Sunday, February 17, 2008

Is passionate truth-seeking the only way to address our human condition and the dual obstacles of diversion and indifference in change management?

On LinkedIn, we have been discussing change management within the context of our human condition and popular, though I believe pseudo, solutions of diversion and indifference.

Here are the questions we have already discussed with convenient links:


1. What makes people so unhappy with work?

2. Why the continuing paradox of human greatness and human unhappiness in the global workplace?

3. How does any form of change management that enables only changes in perceived behavior, but not in substance, amount to anything more than a modern form of vanity?

4. In managing change, is the use of reason alone ultimately just another form of vanity when we do not admit the more dominating power of human imagination?

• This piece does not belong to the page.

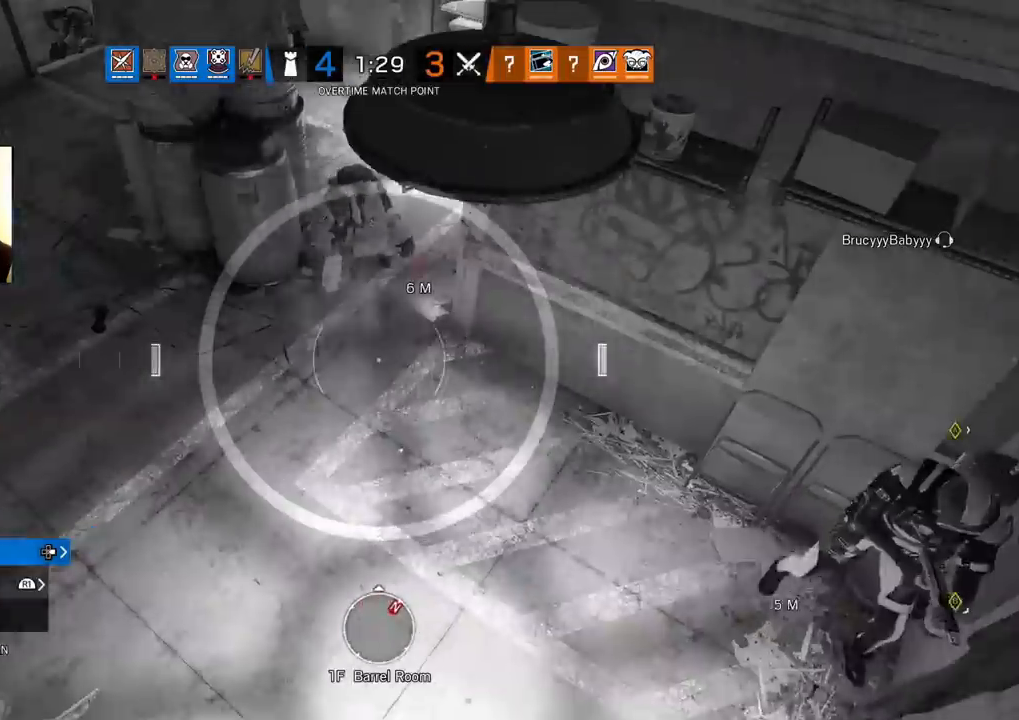
{"buttons": ["TRIANGLE"], "left_stick": "center", "right_stick": "center", "events": [[233, "right_stick", "right"], [417, "right_stick", "center"]]}
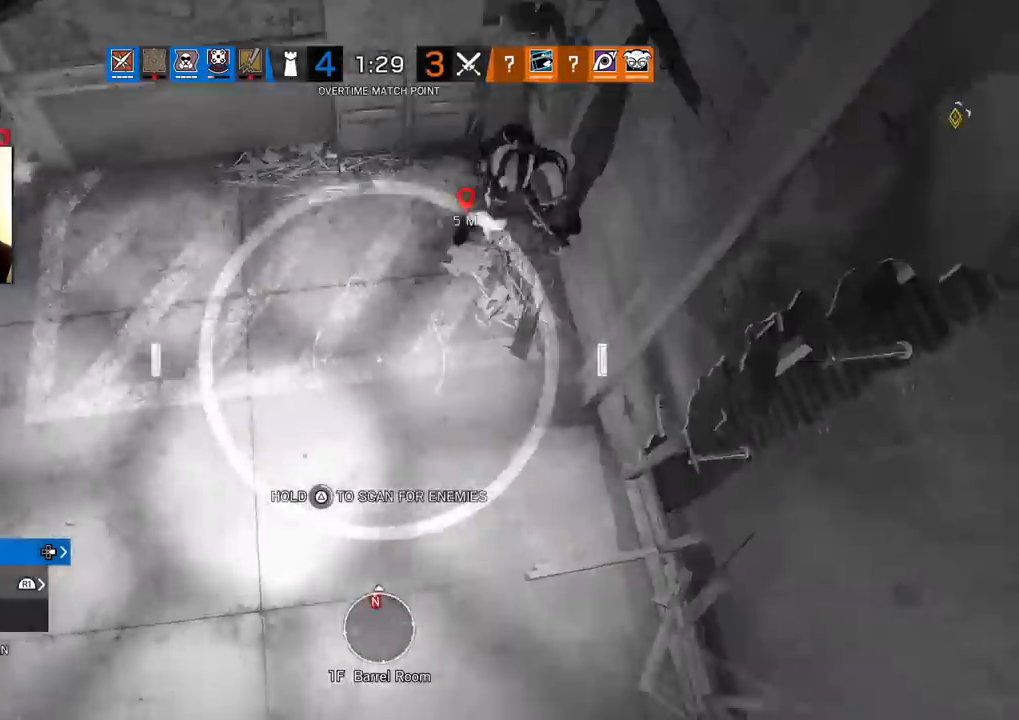
{"buttons": ["TRIANGLE"], "left_stick": "center", "right_stick": "center", "events": [[267, "right_stick", "up"], [417, "right_stick", "center"]]}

5. In managing change, are we, as co-workers and social human beings, destructively seduced by the vain longings for certainty, utility, and ease that modern philosophical methods have promised since the 1600s?

6. Are efforts to manage change effectively limited by where the truth that lies in the plurality of the world's organized and institutional religions?

7. As part of change management, do you agree that there are ethical consequences of co-workers denying the applicability of the principle of non-contradiction to their work, if not to the lives?

8. Since someday we, and the companies we work with, will die, what can we do to fulfill our desire to live?

9. Is self-deception in change management unforgivable?

10. Are our desired, but unnecessary, diversions real solutions or merely ways to kill time?

11. Is indifference to change ultimately the most stupid of all possible responses?

With your responsive comments, I hope to continue to work our way to a real solution to the underlying problems of change management and show how important decision-making is to the solution.